Yes, the reverse mortgage requires the borrower to live in the home that secures the loan as their primary residence.

What happens when you move out of a home with a reverse mortgage?

The loan becomes due and payable.  At that time, you can pay the loan off with funds available, refinance the loan with another loan, sell the property, and keep the proceeds after the loan is repaid, or walk away and let the lender take the property back if that is your wish.

Can someone live with you if you have a reverse mortgage?

Yes, they can.  If more people live with you when you get the loan, you may need to show more income for qualification.

Can you rent a room in your home with a reverse mortgage?
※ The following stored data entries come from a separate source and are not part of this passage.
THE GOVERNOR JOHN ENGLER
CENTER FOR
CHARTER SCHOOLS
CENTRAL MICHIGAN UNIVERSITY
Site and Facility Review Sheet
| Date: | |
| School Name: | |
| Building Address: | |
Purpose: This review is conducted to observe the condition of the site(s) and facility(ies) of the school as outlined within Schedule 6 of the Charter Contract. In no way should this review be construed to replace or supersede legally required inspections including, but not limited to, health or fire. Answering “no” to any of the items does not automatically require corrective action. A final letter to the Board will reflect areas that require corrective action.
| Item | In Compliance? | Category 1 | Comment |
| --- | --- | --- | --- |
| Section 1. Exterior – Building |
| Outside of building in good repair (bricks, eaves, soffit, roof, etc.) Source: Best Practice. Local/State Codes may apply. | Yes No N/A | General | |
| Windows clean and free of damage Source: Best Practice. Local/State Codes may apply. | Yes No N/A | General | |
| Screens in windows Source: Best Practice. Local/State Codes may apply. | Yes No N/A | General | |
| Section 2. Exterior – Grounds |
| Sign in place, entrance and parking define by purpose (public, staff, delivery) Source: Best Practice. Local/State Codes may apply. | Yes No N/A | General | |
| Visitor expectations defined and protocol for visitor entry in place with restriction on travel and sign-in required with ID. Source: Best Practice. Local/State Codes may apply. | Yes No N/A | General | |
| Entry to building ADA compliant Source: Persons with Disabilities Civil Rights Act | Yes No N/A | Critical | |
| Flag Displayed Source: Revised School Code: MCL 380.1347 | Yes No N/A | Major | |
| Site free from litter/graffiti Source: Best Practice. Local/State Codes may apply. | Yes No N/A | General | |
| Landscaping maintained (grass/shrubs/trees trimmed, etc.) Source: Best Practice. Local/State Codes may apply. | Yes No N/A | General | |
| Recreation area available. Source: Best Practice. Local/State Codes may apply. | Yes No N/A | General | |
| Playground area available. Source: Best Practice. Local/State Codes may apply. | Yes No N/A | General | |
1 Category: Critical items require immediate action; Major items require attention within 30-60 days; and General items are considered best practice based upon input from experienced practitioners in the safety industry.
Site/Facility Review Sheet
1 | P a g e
Yes, you can.  If you continue to live in the home as your primary residence and do not rent it out for transient purposes (overnight or motel, hotel, Airbnb type rental), you are well within the HUD requirements.

Can you have a tenant with a reverse mortgage?

You can have a tenant that rents a second unit or bedroom, but you cannot rent the entire home out and move from the property.  If the home is not your primary residence, the lender will call the loan due and payable, and if you cannot repay the loan at that time, they will initiate a foreclosure action.

How long can a person leave their home when they have a reverse mortgage?

A reverse mortgage loan requires the property to be the primary residence of the borrower(s).  This means the borrower(s) must spend most of the year in the home.  If a borrower were to be outside the home for 12 months or longer, the reverse mortgage loan will be called due and payable.